Start of PASSAGE TO READ

In conclusion, reflecting on the two artistic projects discussed, my two-part argument has been that one, the contemporary landscape of AI-generated media content requires aesthetic analysis and thinking, and second, that this aesthetic thinking should be even more aesthetic than we usually think it to be. The epistemological crisis brought on by AI challenges us as aesthetic theorists to examine the fundamental conditions of meaning-making—not merely focusing on production or infrastructure, which others thoroughly address,[38] but rather the basic questions surrounding perception and epistemology. Aesthetic analysis, I argue, offers a pathway to open the complex sensory experiences of seemingly fake content—not to dismiss or transcend them but rather to understand their operations, following Hoel’s approach.

Images like those of “Trump’s” Black voters require the complexity offered by an aesthetic approach to grasp how meaning is sensorily produced for a multitude of unknown receivers. While these images may be fake or flat in the sense that they were fabricated by AI, they have the potential to become reality, to become the world, for those who encounter them. This brings me to the conceptual framework of agnotology, which is key to understanding how AI-generated images intentionally produce doubt, ignorance, and ambiguity. However, I have argued, we must also broaden our understanding of the “receiver” and their capacity to distinguish between “true” and “false” and “real” and “fake.” Thinking (more) aesthetically about AI, we need to preserve multiple, simultaneous narratives and realities rather than imposing a single, “reasonable” or “correct” version of the world. As I have shown, the potential meaning of images is ultimately shaped by the eyes of the beholder.

End of PASSAGE TO READ
Start of SUPPLIED DATA

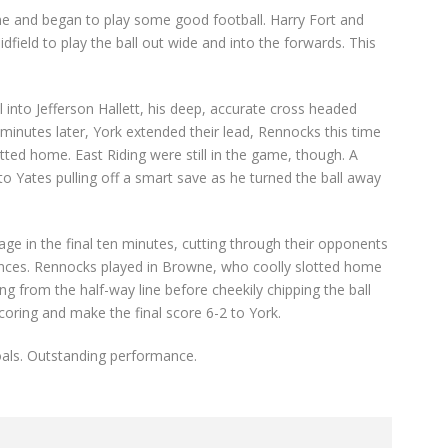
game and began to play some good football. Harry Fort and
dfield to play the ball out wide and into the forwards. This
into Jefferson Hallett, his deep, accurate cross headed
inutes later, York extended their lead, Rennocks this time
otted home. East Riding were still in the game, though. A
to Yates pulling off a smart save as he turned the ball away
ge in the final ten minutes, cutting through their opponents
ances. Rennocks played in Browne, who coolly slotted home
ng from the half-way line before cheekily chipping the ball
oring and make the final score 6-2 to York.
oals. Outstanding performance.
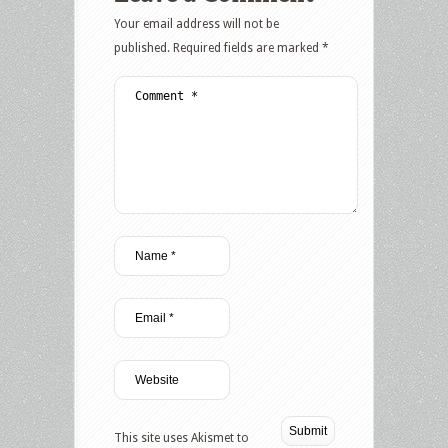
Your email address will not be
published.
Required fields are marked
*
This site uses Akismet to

End of SUPPLIED DATA

> INSTRUCTION
In the passage on aesthetic thinking about AI-generated media, which conceptual framework is named as key to understanding how AI-generated images intentionally produce doubt, ignorance, and ambiguity?

> RESULT BELOW
Agnotology